27 February 2007


Noah Shachtman caught this story from Flight Global over at Wired’s Danger Room blog:

German-headquartered SIM Security and Electronic System says it has sold an undisclosed number of its Sky-Eye quadrotor UAVs into China for use by a civilian police organisation. Total sales of the existing system, including the Chinese orders, have exceeded 30 units according to Yves Degroote, Brussels account manager for the firm.

Noah says:

Sales of drones are tightly controlled by the International Traffic in Arms Regulations, or ITAR. Companies usually have to get special clearance to market the things – even in friendly countries. I’m no ITAR expert, but I believe sales to countries like China are even more carefully monitored. About a year ago, officials at Yamaha in Japan were busted for shipping nine robo-copters to the Beijing regime.

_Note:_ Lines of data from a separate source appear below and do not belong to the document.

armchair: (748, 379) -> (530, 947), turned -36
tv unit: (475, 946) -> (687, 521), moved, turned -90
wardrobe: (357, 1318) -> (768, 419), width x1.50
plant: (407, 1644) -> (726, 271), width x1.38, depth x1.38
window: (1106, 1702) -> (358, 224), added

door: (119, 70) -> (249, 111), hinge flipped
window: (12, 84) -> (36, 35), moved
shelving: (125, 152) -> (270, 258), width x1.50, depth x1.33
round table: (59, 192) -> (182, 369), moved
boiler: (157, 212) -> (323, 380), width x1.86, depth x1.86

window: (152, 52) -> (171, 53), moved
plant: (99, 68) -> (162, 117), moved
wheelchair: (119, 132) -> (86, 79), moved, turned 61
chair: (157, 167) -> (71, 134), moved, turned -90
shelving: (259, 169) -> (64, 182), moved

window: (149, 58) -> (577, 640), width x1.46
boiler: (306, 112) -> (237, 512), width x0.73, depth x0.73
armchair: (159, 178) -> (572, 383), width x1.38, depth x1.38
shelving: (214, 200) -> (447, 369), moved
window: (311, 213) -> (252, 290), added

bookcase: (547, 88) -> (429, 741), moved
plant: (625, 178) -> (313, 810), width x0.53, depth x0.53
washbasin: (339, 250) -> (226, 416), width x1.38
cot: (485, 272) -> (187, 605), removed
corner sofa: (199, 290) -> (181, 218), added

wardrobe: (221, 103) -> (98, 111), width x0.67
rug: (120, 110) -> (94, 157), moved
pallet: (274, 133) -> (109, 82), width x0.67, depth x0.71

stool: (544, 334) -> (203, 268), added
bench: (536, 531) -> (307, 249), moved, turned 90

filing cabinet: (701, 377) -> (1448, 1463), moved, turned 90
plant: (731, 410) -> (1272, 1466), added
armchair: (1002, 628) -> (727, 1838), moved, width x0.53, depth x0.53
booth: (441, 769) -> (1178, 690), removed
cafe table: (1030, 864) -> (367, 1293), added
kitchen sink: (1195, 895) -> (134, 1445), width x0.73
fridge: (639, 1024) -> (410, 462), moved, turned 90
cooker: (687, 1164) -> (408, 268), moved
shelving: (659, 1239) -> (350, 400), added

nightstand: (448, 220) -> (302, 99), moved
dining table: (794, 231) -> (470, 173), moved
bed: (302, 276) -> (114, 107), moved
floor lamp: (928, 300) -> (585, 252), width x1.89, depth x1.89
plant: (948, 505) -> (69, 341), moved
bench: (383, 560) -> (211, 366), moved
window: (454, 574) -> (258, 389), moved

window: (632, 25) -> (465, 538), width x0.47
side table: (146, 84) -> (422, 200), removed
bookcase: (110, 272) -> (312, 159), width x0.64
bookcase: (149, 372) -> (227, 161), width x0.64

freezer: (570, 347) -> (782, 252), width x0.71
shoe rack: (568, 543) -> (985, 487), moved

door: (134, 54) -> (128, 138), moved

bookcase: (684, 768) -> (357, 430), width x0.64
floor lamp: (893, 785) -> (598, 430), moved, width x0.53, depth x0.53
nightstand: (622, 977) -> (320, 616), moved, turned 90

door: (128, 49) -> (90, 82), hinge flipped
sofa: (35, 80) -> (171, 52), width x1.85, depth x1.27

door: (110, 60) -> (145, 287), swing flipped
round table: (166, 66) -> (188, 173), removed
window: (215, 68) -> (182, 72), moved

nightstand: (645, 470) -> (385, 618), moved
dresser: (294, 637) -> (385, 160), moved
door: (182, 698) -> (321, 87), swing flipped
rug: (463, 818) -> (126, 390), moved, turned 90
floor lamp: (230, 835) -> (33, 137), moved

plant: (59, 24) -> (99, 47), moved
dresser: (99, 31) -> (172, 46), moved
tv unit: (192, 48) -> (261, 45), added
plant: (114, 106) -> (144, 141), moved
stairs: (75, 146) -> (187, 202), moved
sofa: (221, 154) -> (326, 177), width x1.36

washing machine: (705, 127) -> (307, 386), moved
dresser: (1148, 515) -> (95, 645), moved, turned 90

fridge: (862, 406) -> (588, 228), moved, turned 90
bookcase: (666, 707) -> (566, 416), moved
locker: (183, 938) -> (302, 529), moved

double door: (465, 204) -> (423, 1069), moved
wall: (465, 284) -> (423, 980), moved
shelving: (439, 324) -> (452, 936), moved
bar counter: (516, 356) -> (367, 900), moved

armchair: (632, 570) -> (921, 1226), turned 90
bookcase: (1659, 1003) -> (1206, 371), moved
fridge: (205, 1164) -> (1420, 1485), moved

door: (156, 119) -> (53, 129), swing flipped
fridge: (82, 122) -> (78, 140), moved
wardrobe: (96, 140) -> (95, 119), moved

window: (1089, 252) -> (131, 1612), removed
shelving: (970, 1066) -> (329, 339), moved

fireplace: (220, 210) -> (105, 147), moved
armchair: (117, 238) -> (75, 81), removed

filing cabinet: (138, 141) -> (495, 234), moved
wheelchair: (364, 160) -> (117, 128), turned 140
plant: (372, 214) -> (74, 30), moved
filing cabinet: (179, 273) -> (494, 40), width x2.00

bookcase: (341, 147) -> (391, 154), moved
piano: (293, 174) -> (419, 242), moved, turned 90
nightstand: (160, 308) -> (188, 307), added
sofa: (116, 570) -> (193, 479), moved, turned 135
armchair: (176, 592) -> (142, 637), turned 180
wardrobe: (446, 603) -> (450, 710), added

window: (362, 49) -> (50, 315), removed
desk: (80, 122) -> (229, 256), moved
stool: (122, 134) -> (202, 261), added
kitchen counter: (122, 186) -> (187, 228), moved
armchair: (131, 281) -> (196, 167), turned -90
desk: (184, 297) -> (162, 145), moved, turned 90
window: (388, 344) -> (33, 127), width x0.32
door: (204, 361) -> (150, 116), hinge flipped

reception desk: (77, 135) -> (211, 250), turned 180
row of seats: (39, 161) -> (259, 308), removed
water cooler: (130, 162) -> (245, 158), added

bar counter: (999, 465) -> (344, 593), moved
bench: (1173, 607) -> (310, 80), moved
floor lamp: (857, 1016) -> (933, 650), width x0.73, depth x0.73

Does anybody have any idea how you say “quadrotor UAV” in Chinese? Or would these just be called 天眼 after the brand name?

UPDATE: It’s China time in the Danger Room as Sharon Weinberger points to an English People’s Daily article on Chinese scientists success at controlling the flight of pigeons with brain implants. But they don’t have a picture, so I’ll help by adding the Chinese article.


Since China is rather short on pigeons (at least not in cages), obviously these are for overseas operations. The robocoptor won’t be noticed on the streets of Shanghai, but free flying pigeons would probably surprise the hell out of people. Check out the Shangdong Science and Technology University Robot Research Center website for things like the Electrical Powerline Repair Robotic Arms and other stuff that, so far, is nowhere near as cool or gross as a pigeon with a chip in its skull.